After doing research, a Virginia panel is urging for racist laws to be removed the state’s records.
What We Know:
- Led by Virginia Governor Ralph Northam, a team was tasked with researching racist laws from the state’s past. The team consisted of nine commissioned members including attorneys, judges, scholars, and community leaders. Following their finding, they released the results in an interim report that called for dozens of laws to be repealed in order to purge the state’s books of discriminatory language.
- Northam announced the formation of the commission in June during a ceremonial signing of a bill repealing Jim Crow-era minimum wage exemptions for jobs traditionally held by African Americans, such as ushers and doormen. Undergraduate and law school students and staff from the governor’s office assisted with research, which was difficult because the records of many of the Acts are only in paper form.
- The report states, “The Commission believes that such vestiges of Virginia’s segregationist past should no longer have official status. The Commission will continue its careful and deliberate review of the Acts concerning the Confederacy and will await orderly judicial or legislative actions.
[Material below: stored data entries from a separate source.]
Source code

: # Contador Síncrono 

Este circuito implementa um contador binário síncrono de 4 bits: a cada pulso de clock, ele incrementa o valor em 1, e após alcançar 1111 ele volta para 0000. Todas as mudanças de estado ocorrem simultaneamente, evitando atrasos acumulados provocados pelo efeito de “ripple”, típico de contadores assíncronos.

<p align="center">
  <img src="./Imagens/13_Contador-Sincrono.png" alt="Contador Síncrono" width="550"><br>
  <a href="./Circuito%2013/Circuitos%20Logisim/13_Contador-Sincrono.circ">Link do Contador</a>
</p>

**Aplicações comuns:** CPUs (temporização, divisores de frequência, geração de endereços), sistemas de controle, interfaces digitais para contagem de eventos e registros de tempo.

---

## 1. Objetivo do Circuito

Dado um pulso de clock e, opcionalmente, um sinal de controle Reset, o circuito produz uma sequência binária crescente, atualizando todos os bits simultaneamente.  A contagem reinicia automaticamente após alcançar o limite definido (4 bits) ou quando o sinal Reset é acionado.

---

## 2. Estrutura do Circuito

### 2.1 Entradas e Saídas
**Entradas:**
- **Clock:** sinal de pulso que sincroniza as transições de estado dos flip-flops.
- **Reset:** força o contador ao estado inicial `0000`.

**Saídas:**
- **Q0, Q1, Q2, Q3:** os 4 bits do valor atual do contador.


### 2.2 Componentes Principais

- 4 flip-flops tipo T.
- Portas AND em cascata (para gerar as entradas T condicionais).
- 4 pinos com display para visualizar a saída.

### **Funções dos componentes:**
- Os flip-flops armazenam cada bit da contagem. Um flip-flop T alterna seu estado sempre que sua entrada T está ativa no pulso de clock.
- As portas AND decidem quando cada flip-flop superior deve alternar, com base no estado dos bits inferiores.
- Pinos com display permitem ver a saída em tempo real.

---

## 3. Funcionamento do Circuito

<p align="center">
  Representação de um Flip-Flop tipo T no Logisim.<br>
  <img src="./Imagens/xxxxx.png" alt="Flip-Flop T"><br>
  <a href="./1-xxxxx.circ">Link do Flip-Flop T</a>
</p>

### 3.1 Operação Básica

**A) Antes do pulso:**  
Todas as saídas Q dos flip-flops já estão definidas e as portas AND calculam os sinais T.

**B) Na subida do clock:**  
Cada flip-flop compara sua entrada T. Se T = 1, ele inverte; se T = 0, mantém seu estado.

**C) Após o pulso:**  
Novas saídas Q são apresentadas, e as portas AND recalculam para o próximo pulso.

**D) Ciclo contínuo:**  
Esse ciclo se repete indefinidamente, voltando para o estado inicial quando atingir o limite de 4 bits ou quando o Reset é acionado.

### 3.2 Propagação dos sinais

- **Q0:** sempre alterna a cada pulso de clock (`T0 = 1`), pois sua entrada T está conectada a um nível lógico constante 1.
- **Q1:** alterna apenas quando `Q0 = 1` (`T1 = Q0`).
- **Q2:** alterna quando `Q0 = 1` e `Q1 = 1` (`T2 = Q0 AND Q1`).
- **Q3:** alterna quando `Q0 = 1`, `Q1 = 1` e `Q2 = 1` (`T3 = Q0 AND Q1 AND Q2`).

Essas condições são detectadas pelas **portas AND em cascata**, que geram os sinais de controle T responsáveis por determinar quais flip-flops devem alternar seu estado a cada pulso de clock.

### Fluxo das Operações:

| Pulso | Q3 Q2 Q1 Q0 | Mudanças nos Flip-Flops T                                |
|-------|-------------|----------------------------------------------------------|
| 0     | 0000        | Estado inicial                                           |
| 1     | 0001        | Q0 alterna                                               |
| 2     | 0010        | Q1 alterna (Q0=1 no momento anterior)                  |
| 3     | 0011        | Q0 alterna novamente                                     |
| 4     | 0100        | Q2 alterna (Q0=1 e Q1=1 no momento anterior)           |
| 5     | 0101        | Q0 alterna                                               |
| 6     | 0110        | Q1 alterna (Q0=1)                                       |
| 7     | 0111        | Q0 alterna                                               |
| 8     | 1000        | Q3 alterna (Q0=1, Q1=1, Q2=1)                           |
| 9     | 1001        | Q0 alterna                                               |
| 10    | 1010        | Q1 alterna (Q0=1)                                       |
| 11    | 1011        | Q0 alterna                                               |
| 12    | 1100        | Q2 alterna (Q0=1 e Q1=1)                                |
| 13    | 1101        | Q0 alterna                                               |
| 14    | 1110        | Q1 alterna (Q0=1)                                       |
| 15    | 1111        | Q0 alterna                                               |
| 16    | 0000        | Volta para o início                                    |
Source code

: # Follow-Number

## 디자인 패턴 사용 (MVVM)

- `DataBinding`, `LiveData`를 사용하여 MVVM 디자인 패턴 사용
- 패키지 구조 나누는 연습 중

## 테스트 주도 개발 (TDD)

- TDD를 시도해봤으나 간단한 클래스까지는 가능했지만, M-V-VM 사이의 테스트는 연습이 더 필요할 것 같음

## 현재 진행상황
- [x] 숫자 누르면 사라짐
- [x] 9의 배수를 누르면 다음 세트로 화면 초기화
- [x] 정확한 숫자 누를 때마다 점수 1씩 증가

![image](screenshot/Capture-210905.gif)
- The racist laws include measures that helped enforce the state’s strategy of “Massive Resistance” to federally mandated school integration, instituted a poll tax intended to keep black Virginians from voting, mandated racially segregated transportation and prohibited interracial marriage. The Commission also reviewed acts regarding Confederate statues and other issues related to the Confederacy but declined to make any recommendations about those items.
The group also noted that its work is not done and that its recommendations for repeal are not comprehensive.